“Innanzitutto bisogna chiarire il fatto che non si parla di un solo standard, bensì di più standard molto complessi – ha sottolineato Ciotti – le strategie messe in campo con questo sistema sono la gestione di processi in regime di qualità, la semplificazione delle procedure e le economie di scala. Il riferimento normativo è relativo alla legge 4 del 3 febbraio 2011, che istituisce la modalità di gestione del sistema e la disciplina produttiva in un contesto di informatizzazione del sistema, in collaborazione con il Sian. Per quanto riguarda le economie di scala, le caratteristiche principali sono l’elevata adesione, la riduzione dei costi di certificazione, l’aumento dell’impatto sull’opinione pubblica e la possibilità sul fare marketing sul marchio agroalimentare made in Italy”.

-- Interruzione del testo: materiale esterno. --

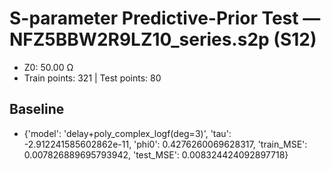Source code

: # S-parameter Predictive-Prior Test — NFZ5BBW2R9LZ10_series.s2p (S12)
- Z0: 50.00 Ω
- Train points: 321  |  Test points: 80

## Baseline
- {'model': 'delay+poly_complex_logf(deg=3)', 'tau': -2.912241585602862e-11, 'phi0': 0.4276260069628317, 'train_MSE': 0.007826889695793942, 'test_MSE': 0.008324424092897718}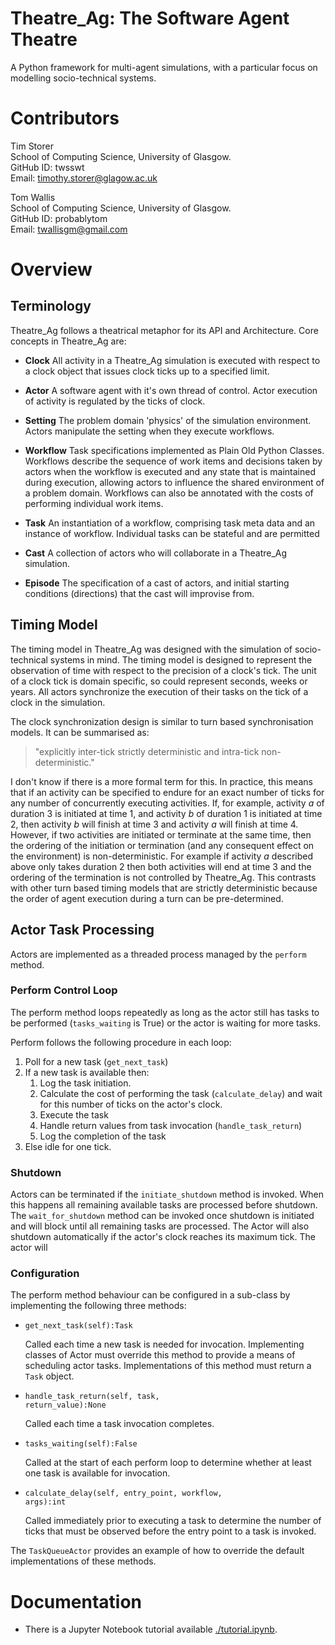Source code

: 
# Theatre_Ag: The Software Agent Theatre

A Python framework for multi-agent simulations, with a particular focus on modelling socio-technical systems.

# Contributors

Tim Storer<br/>
School of Computing Science, University of Glasgow.<br/>
GitHub ID: twsswt<br>
Email: [timothy.storer@glagow.ac.uk](mailto:timothy.storer@glagow.ac.uk)

Tom Wallis<br/>
School of Computing Science, University of Glasgow.<br/>
GitHub ID: probablytom<br>
Email: [twallisgm@gmail.com](mailto:twallisgm@gmail.com)

# Overview

## Terminology

Theatre_Ag follows a theatrical metaphor for its API and Architecture.  Core concepts in Theatre_Ag are:

 * **Clock** All activity in a Theatre_Ag simulation is executed with respect to a clock object that issues clock ticks
   up to a specified limit.

 * **Actor** A software agent with it's own thread of control.  Actor execution of activity is regulated by the ticks of
   clock.

 * **Setting** The problem domain 'physics' of the simulation environment.  Actors manipulate the setting when
   they execute workflows.

 * **Workflow** Task specifications implemented as Plain Old Python Classes.  Workflows describe the sequence of work
   items
   and decisions taken by actors when the workflow is executed and any state that is maintained during execution,
   allowing actors to influence the shared environment of a problem domain.
   Workflows can also be annotated with the costs of performing individual work items.

 * **Task** An instantiation of a workflow, comprising task meta data and an instance of workflow.  Individual tasks can
   be stateful and are permitted

 * **Cast** A collection of actors who will collaborate in a Theatre_Ag simulation.

 * **Episode** The specification of a cast of actors, and initial starting conditions (directions) that the cast will
   improvise from.

## Timing Model

The timing model in Theatre_Ag was designed with the simulation of socio-technical systems in mind. The timing model is
designed to represent the observation of time with respect to the
precision of a clock's tick.  The unit of a clock tick is domain specific, so could represent seconds, weeks or years.
All actors synchronize the execution of their tasks on the tick of a clock in the simulation.

The clock synchronization design is similar to turn based synchronisation models. It can be summarised as:

> "explicitly inter-tick strictly deterministic and intra-tick non-deterministic."

I don't know if there is a more formal term for this. In practice, this means that if an activity
can be specified to endure for an exact number of ticks for any number of concurrently executing activities.  If, for
example, activity *a* of duration 3 is initiated at time 1, and activity *b* of duration 1 is initiated at time 2,
then  activity *b* will finish at time 3 and activity *a* will finish at time 4.  However, if two activities are
initiated or terminate at the same time, then the ordering of the initiation or
termination (and any consequent effect on the environment) is non-deterministic.  For example if activity *a* described
above only takes duration 2 then both activities will end at time 3 and the ordering of the termination is not
controlled by Theatre_Ag.  This contrasts with other turn based timing models that are strictly deterministic because
the order of agent execution during a turn can be pre-determined.

## Actor Task Processing

Actors are implemented as a threaded process managed by the <code>perform</code> method.

### Perform Control Loop

The perform method loops repeatedly as long as the actor still has tasks to be performed (<code>tasks_waiting</code> is
True) or the actor is waiting for more tasks.

Perform follows the following procedure in each loop:

1. Poll for a new task (<code>get_next_task</code>)
2. If a new task is available then:
   1. Log the task initiation.
   2. Calculate the cost of performing the task (<code>calculate_delay</code>) and wait for this number of ticks on the
      actor's clock.
   3. Execute the task
   4. Handle return values from task invocation (<code>handle_task_return</code>)
   5. Log the completion of the task
3. Else idle for one tick.

### Shutdown

Actors can be terminated if the <code>initiate_shutdown</code> method is invoked.  When this happens all remaining
available tasks are processed before shutdown.  The <code>wait_for_shutdown</code> method can be invoked once shutdown
is initiated and will block until all remaining tasks are processed. The Actor will also shutdown automatically if the
actor's clock reaches its maximum tick.  The actor will

### Configuration

The perform method behaviour can be configured in a sub-class by implementing the following three methods:

 * <code>get_next_task(self):Task</code>

   Called each time a new task is needed for invocation.  Implementing classes of Actor must override this method to
   provide a means of scheduling actor tasks.  Implementations of this method must return a <code>Task</code> object.

 * <code>handle_task_return(self, task, return_value):None</code>

   Called each time a task invocation completes.

 * <code>tasks_waiting(self):False</code>

   Called at the start of each perform loop to determine whether at least one task is available for invocation.

 * <code>calculate_delay(self, entry_point, workflow, args):int</code>

   Called immediately prior to executing a task to determine the number of ticks that must be observed before the
   entry point to a task is invoked.

The <code>TaskQueueActor</code> provides an example of how to override the default implementations of these methods.

# Documentation

 * There is a Jupyter Notebook tutorial available [./tutorial.ipynb](./tutorial.ipynb).
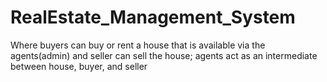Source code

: # RealEstate_Management_System
Where buyers can buy or rent a house that is available via the agents(admin) and seller can sell the house; agents act as an intermediate between house, buyer, and seller
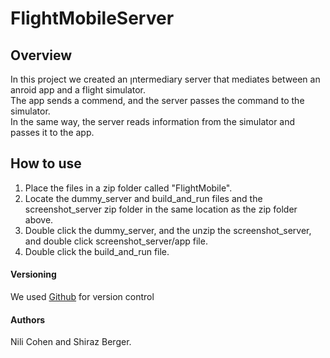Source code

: # FlightMobileServer
## Overview
In this project we created an ןntermediary server that mediates between an anroid app and a flight simulator.  
The app sends a commend, and the server passes the command to the simulator.  
In the same way, the server reads information from the simulator and passes it to the app.  

## How to use  
1. Place the files in a zip folder called "FlightMobile".  
2. Locate the dummy_server and build_and_run files and the screenshot_server zip folder in the same location as the zip folder above.  
3. Double click the dummy_server, and the unzip the screenshot_server, and double click screenshot_server/app file.  
4. Double click the build_and_run file.

#### Versioning  
We used [Github](https://github.com/shiraz318/FlightMobileServer) for version control

#### Authors
Nili Cohen and Shiraz Berger.
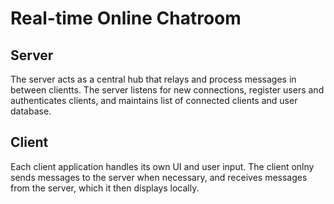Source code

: # Real-time Online Chatroom

## Server

The server acts as a central hub that relays and process messages in between clientts. The server listens for new connections, register users and authenticates clients, and maintains list of connected clients and user database. 

## Client

Each client application handles its own UI and user input. The client onlny sends messages to the server when necessary, and receives messages from the server, which it then displays locally.
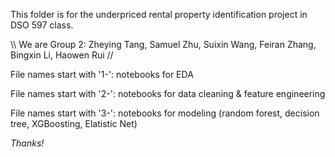 This folder is for the underpriced rental property identification project in DSO 597 class.

\\\ We are Group 2: Zheying Tang, Samuel Zhu, Suixin Wang, Feiran Zhang, Bingxin Li, Haowen Rui //


File names start with '1-': notebooks for EDA

File names start with '2-': notebooks for data cleaning & feature engineering

File names start with '3-': notebooks for modeling (random forest, decision tree, XGBoosting, Elatistic Net)

*Thanks!*
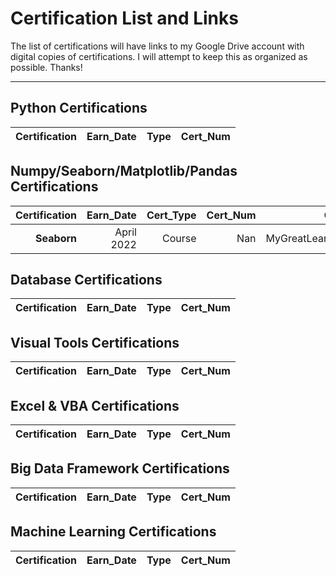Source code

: <h1>Certification List and Links </h1>

The list of certifications will have links to my Google Drive account with digital copies of certifications. I will attempt to keep this as organized as possible. Thanks!

<hr/>

<h2>Python Certifications</h2>

| Certification | Earn_Date | Type | Cert_Num | 
|----:|----:|----:|----:|

<h2>Numpy/Seaborn/Matplotlib/Pandas Certifications</h2>

| Certification | Earn_Date | Cert_Type | Cert_Num | Company |
|----:|----:|----:|----:|----:|
| <b>Seaborn</b> | April 2022 | Course | Nan | MyGreatLearning.com |

<h2>Database Certifications</h2>

| Certification | Earn_Date | Type | Cert_Num | 
|----:|----:|----:|----:|

<h2>Visual Tools Certifications</h2>

| Certification | Earn_Date | Type | Cert_Num | 
|----:|----:|----:|----:|

<h2>Excel & VBA Certifications</h2>

| Certification | Earn_Date | Type | Cert_Num | 
|----:|----:|----:|----:|

<h2>Big Data Framework Certifications</h2>

| Certification | Earn_Date | Type | Cert_Num | 
|----:|----:|----:|----:|

<h2>Machine Learning Certifications</h2>

| Certification | Earn_Date | Type | Cert_Num | 
|----:|----:|----:|----:|

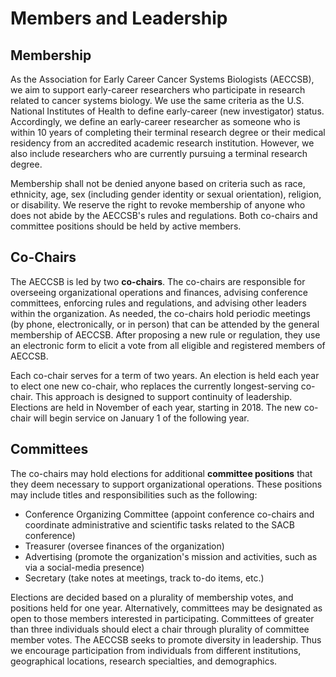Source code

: # Members and Leadership

## Membership

As the Association for Early Career Cancer Systems Biologists (AECCSB), we aim to support early-career researchers who participate in research related to cancer systems biology. We use the same criteria as the U.S. National Institutes of Health to define early-career (new investigator) status. Accordingly, we define an early-career researcher as someone who is within 10 years of completing their terminal research degree or their medical residency from an accredited academic research institution. However, we also include researchers who are currently pursuing a terminal research degree.
 
Membership shall not be denied anyone based on criteria such as race, ethnicity, age, sex (including gender identity or sexual orientation), religion, or disability. We reserve the right to revoke membership of anyone who does not abide by the AECCSB's rules and regulations. Both co-chairs and committee positions should be held by active members.

## Co-Chairs

The AECCSB is led by two **co-chairs**. The co-chairs are responsible for overseeing organizational operations and finances, advising conference committees, enforcing rules and regulations, and advising other leaders within the organization. As needed, the co-chairs hold periodic meetings (by phone, electronically, or in person) that can be attended by the general membership of AECCSB. After proposing a new rule or regulation, they use an electronic form to elicit a vote from all eligible and registered members of AECCSB.

Each co-chair serves for a term of two years. An election is held each year to elect one new co-chair, who replaces the currently longest-serving co-chair. This approach is designed to support continuity of leadership. Elections are held in November of each year, starting in 2018. The new co-chair will begin service on January 1 of the following year.

## Committees

The co-chairs may hold elections for additional **committee positions** that they deem necessary to support organizational operations. These positions may include titles and responsibilities such as the following:

- Conference Organizing Committee (appoint conference co-chairs and coordinate administrative and scientific tasks related to the SACB conference)
- Treasurer (oversee finances of the organization)
- Advertising (promote the organization's mission and activities, such as via a social-media presence)
- Secretary (take notes at meetings, track to-do items, etc.)

Elections are decided based on a plurality of membership votes, and positions held for one year. Alternatively, committees may be designated as open to those members interested in participating. Committees of greater than three individuals should elect a chair through plurality of committee member votes. The AECCSB seeks to promote diversity in leadership. Thus we encourage participation from individuals from different institutions, geographical locations, research specialties, and demographics.

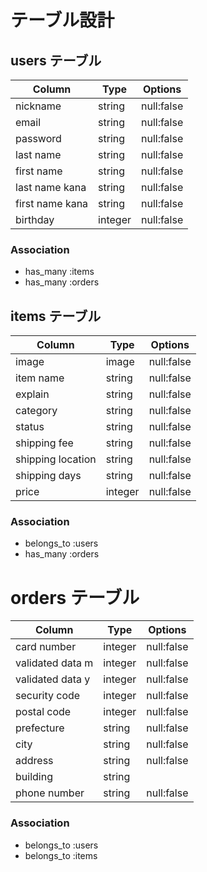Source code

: # テーブル設計

## users テーブル
| Column          | Type      | Options      |
|-----------------|-----------|--------------|
|nickname         | string    |null:false    |
|email            | string    |null:false    |
|password         | string    |null:false    |
|last name        | string    |null:false    |
|first name       | string    |null:false    |
|last name kana   | string    |null:false    |
|first name kana  | string    |null:false    |
|birthday         | integer   |null:false    |

### Association

- has_many :items
- has_many :orders



## items テーブル

| Column          | Type      | Options      |
|-----------------|-----------|--------------|
|image            | image     |null:false    |
|item name        | string    |null:false    |
|explain          | string    |null:false    |
|category         | string    |null:false    |
|status           | string    |null:false    |
|shipping fee     | string    |null:false    |
|shipping location| string    |null:false    |
|shipping days    | string    |null:false    |
|price            | integer   |null:false    |

### Association

- belongs_to :users
- has_many :orders



# orders テーブル

| Column          | Type      | Options      |
|-----------------|-----------|--------------|
|card number      | integer   |null:false    |
|validated data m | integer   |null:false    |
|validated data y | integer   |null:false    |
|security code    | integer   |null:false    |
|postal code      | integer   |null:false    |
|prefecture       | string    |null:false    |
|city             | string    |null:false    |
|address          | string    |null:false    |
|building         | string    |              |
|phone number     | string    |null:false    |

### Association

- belongs_to :users
- belongs_to :items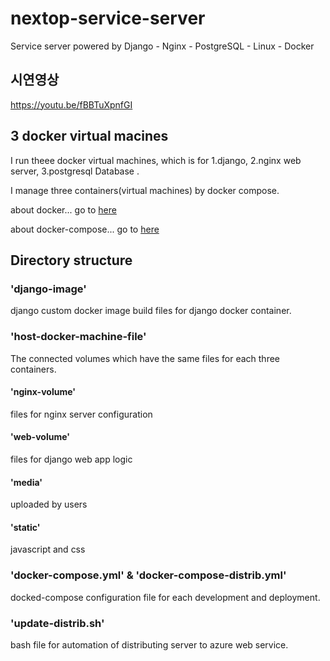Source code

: # nextop-service-server
Service server powered by Django - Nginx - PostgreSQL - Linux - Docker 

## 시연영상

https://youtu.be/fBBTuXpnfGI

## 3 docker virtual macines 

I run theee docker virtual machines, which is for 1.django, 2.nginx web server, 3.postgresql Database . 

I manage three containers(virtual machines) by docker compose. 

about docker... go to [here](https://www.docker.com/)

about docker-compose... go to [here](https://docs.docker.com/compose/)

## Directory structure

### 'django-image'

django custom docker image build files for django docker container. 

### 'host-docker-machine-file'

The connected volumes which have the same files for each three containers. 

#### 'nginx-volume'

files for nginx server configuration

#### 'web-volume'

files for django web app logic 

#### 'media' 

uploaded by users

#### 'static'

javascript and css 

### 'docker-compose.yml' & 'docker-compose-distrib.yml'

docked-compose configuration file for each development and deployment. 

### 'update-distrib.sh' 

bash file for automation of distributing server to azure web service. 
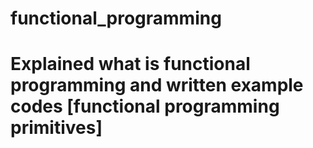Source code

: # functional_programming

# Explained what is functional programming and written example codes [functional programming primitives]

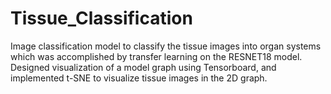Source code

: # Tissue_Classification
Image classification model to classify the tissue images into organ systems which was accomplished by transfer learning on the RESNET18 model.  Designed visualization of a model graph using Tensorboard, and implemented t-SNE to visualize tissue images in the 2D graph. 
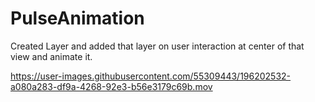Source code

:# PulseAnimation
Created Layer and added that layer on user interaction at center of that view and animate it.



https://user-images.githubusercontent.com/55309443/196202532-a080a283-df9a-4268-92e3-b56e3179c69b.mov

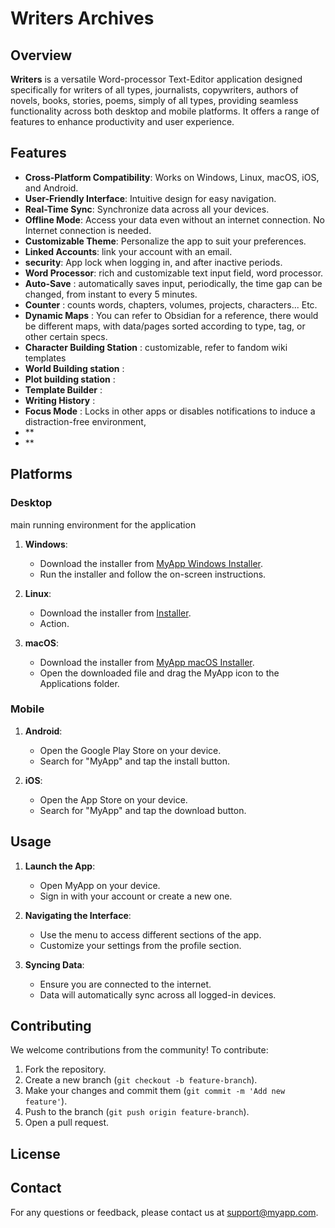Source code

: # Writers Archives

## Overview

**Writers** is a versatile Word-processor Text-Editor application designed specifically for writers of all types, journalists, copywriters, authors of novels, books, stories, poems, simply of all types, providing seamless functionality across both desktop and mobile platforms. It offers a range of features to enhance productivity and user experience.

## Features

- **Cross-Platform Compatibility**: Works on Windows, Linux, macOS, iOS, and Android.
- **User-Friendly Interface**: Intuitive design for easy navigation.
- **Real-Time Sync**: Synchronize data across all your devices.
- **Offline Mode**: Access your data even without an internet connection. No Internet connection is needed.
- **Customizable Theme**: Personalize the app to suit your preferences.
- **Linked Accounts**: link your account with an email. 
- **security**: App lock when logging in, and after inactive periods. 
- **Word Processor**: rich and customizable text input field, word processor. 
- **Auto-Save** : automatically saves input, periodically, the time gap can be changed, from instant to every 5 minutes. 
- **Counter** : counts words, chapters, volumes, projects, characters... Etc. 
- **Dynamic Maps** : You can refer to Obsidian for a reference, there would be different maps, with data/pages sorted according to type, tag, or other certain specs. 
- **Character Building Station** : customizable, refer to fandom wiki templates
- **World Building station** : 
- **Plot building station** :
- **Template Builder** :
- **Writing History** :
- **Focus Mode** : Locks in other apps or disables notifications to induce a distraction-free environment, 
- **
- **


## Platforms 

### Desktop
main running environment for the application

1. **Windows**:
   - Download the installer from [MyApp Windows Installer](#).
   - Run the installer and follow the on-screen instructions.

2. **Linux**:
   - Download the installer from [Installer](#).
   - Action.

3. **macOS**:
   - Download the installer from [MyApp macOS Installer](#).
   - Open the downloaded file and drag the MyApp icon to the Applications folder.

### Mobile


1. **Android**:
   - Open the Google Play Store on your device.
   - Search for "MyApp" and tap the install button.
  
2. **iOS**:
   - Open the App Store on your device.
   - Search for "MyApp" and tap the download button.


## Usage

1. **Launch the App**:
   - Open MyApp on your device.
   - Sign in with your account or create a new one.

2. **Navigating the Interface**:
   - Use the menu to access different sections of the app.
   - Customize your settings from the profile section.

3. **Syncing Data**:
   - Ensure you are connected to the internet.
   - Data will automatically sync across all logged-in devices.

## Contributing

We welcome contributions from the community! To contribute:

1. Fork the repository.
2. Create a new branch (`git checkout -b feature-branch`).
3. Make your changes and commit them (`git commit -m 'Add new feature'`).
4. Push to the branch (`git push origin feature-branch`).
5. Open a pull request.

## License


## Contact

For any questions or feedback, please contact us at [support@myapp.com](mailto:support@myapp.com).
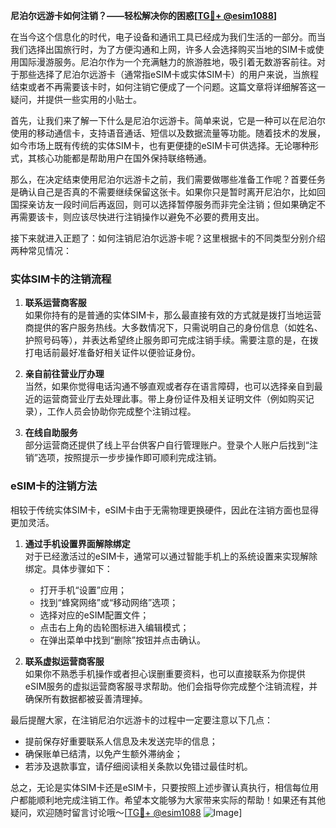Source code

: **尼泊尔远游卡如何注销？——轻松解决你的困惑[[TG💪+ @esim1088](https://t.me/s/esim1088)]**

在当今这个信息化的时代，电子设备和通讯工具已经成为我们生活的一部分。而当我们选择出国旅行时，为了方便沟通和上网，许多人会选择购买当地的SIM卡或使用国际漫游服务。尼泊尔作为一个充满魅力的旅游胜地，吸引着无数游客前往。对于那些选择了尼泊尔远游卡（通常指eSIM卡或实体SIM卡）的用户来说，当旅程结束或者不再需要该卡时，如何注销它便成了一个问题。这篇文章将详细解答这一疑问，并提供一些实用的小贴士。

首先，让我们来了解一下什么是尼泊尔远游卡。简单来说，它是一种可以在尼泊尔使用的移动通信卡，支持语音通话、短信以及数据流量等功能。随着技术的发展，如今市场上既有传统的实体SIM卡，也有更便捷的eSIM卡可供选择。无论哪种形式，其核心功能都是帮助用户在国外保持联络畅通。

那么，在决定结束使用尼泊尔远游卡之前，我们需要做哪些准备工作呢？首要任务是确认自己是否真的不需要继续保留这张卡。如果你只是暂时离开尼泊尔，比如回国探亲访友一段时间后再返回，则可以选择暂停服务而非完全注销；但如果确定不再需要该卡，则应该尽快进行注销操作以避免不必要的费用支出。

接下来就进入正题了：如何注销尼泊尔远游卡呢？这里根据卡的不同类型分别介绍两种常见情况：

### 实体SIM卡的注销流程

1. **联系运营商客服**  
   如果你持有的是普通的实体SIM卡，那么最直接有效的方式就是拨打当地运营商提供的客户服务热线。大多数情况下，只需说明自己的身份信息（如姓名、护照号码等），并表达希望终止服务即可完成注销手续。需要注意的是，在拨打电话前最好准备好相关证件以便验证身份。

2. **亲自前往营业厅办理**  
   当然，如果你觉得电话沟通不够直观或者存在语言障碍，也可以选择亲自到最近的运营商营业厅去处理此事。带上身份证件及相关证明文件（例如购买记录），工作人员会协助你完成整个注销过程。

3. **在线自助服务**  
   部分运营商还提供了线上平台供客户自行管理账户。登录个人账户后找到“注销”选项，按照提示一步步操作即可顺利完成注销。

### eSIM卡的注销方法

相较于传统实体SIM卡，eSIM卡由于无需物理更换硬件，因此在注销方面也显得更加灵活。

1. **通过手机设置界面解除绑定**  
   对于已经激活过的eSIM卡，通常可以通过智能手机上的系统设置来实现解除绑定。具体步骤如下：
   - 打开手机“设置”应用；
   - 找到“蜂窝网络”或“移动网络”选项；
   - 选择对应的eSIM配置文件；
   - 点击右上角的齿轮图标进入编辑模式；
   - 在弹出菜单中找到“删除”按钮并点击确认。

2. **联系虚拟运营商客服**  
   如果你不熟悉手机操作或者担心误删重要资料，也可以直接联系为你提供eSIM服务的虚拟运营商客服寻求帮助。他们会指导你完成整个注销流程，并确保所有数据都被妥善清理掉。

最后提醒大家，在注销尼泊尔远游卡的过程中一定要注意以下几点：
- 提前保存好重要联系人信息及未发送完毕的信息；
- 确保账单已结清，以免产生额外滞纳金；
- 若涉及退款事宜，请仔细阅读相关条款以免错过最佳时机。

总之，无论是实体SIM卡还是eSIM卡，只要按照上述步骤认真执行，相信每位用户都能顺利地完成注销工作。希望本文能够为大家带来实际的帮助！如果还有其他疑问，欢迎随时留言讨论哦～[[TG💪+ @esim1088](https://t.me/s/esim1088) ![Image](https://i.postimg.cc/4NQfJmqS/Snipaste-2025-05-13-00-14-12.png)]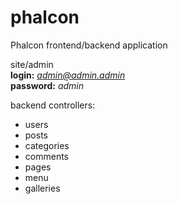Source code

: # phalcon
Phalcon frontend/backend application

site/admin <br>
<strong>login:</strong> <i>admin@admin.admin</i><br>
<strong>password:</strong> <i>admin</i>


backend controllers: 
<ul>
<li>users</li>
<li>posts</li>
<li>categories</li>
<li>comments</li>
<li>pages</li>
<li>menu</li>
<li>galleries</li>
</ul>
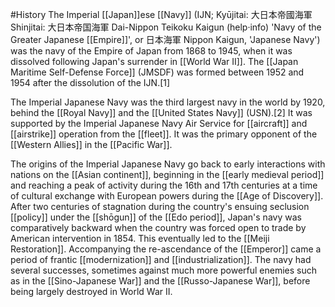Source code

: #History 
The Imperial [[Japan]]ese [[Navy]] (IJN; Kyūjitai: 大日本帝國海軍 Shinjitai: 大日本帝国海軍 Dai-Nippon Teikoku Kaigun (help·info) 'Navy of the Greater Japanese [[Empire]]', or 日本海軍 Nippon Kaigun, 'Japanese Navy') was the navy of the Empire of Japan from 1868 to 1945, when it was dissolved following Japan's surrender in [[World War II]]. The [[Japan Maritime Self-Defense Force]] (JMSDF) was formed between 1952 and 1954 after the dissolution of the IJN.[1]

The Imperial Japanese Navy was the third largest navy in the world by 1920, behind the [[Royal Navy]] and the [[United States Navy]] (USN).[2] It was supported by the Imperial Japanese Navy Air Service for [[aircraft]] and [[airstrike]] operation from the [[fleet]]. It was the primary opponent of the [[Western Allies]] in the [[Pacific War]].

The origins of the Imperial Japanese Navy go back to early interactions with nations on the [[Asian continent]], beginning in the [[early medieval period]] and reaching a peak of activity during the 16th and 17th centuries at a time of cultural exchange with European powers during the [[Age of Discovery]]. After two centuries of stagnation during the country's ensuing seclusion [[policy]] under the [[shōgun]] of the [[Edo period]], Japan's navy was comparatively backward when the country was forced open to trade by American intervention in 1854. This eventually led to the [[Meiji Restoration]]. Accompanying the re-ascendance of the [[Emperor]] came a period of frantic [[modernization]] and [[industrialization]]. The navy had several successes, sometimes against much more powerful enemies such as in the [[Sino-Japanese War]] and the [[Russo-Japanese War]], before being largely destroyed in World War II.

“Lo scopo dei sistemi di qualità è quella di certificare la produzione integrata – ha continuato Ciotti – in questo modo abbiamo dato la possibilità alle Regioni di gestire le tante domande Psr, in particolare quelle relative ai pagamenti agro ambientali”.
Maria Chiara Ferrarese di Csqa Certificazioni ha tenuto invece una relazione sui sistemi di qualità regionali. “Con l’art. 16 del reg. Ue 1305/2013 è stata concessa agli agricoltori la possibilità di partecipare per la prima volta a un regime di qualità regionale o a regimi di certificazione dei prodotti agricoli. Alla base di un regime di qualità regionale c’è innanzitutto un disciplinare tecnico; i disciplinari di produzione devono essere vincolanti, proprio come nel caso delle Dop e Igp, e infine deve esserci necessariamente un organismo terzo per il rilascio della certificazione. Molte regioni si stanno adeguando, lavorando proprio su questa direzione”.
Infine si è parlato di sistemi di qualità in relazione alle misure dei Psr, in particolare per la 3.1, la 4.1 e la 10, dove infatti è necessario averli per poter accedere al bando di finanziamento.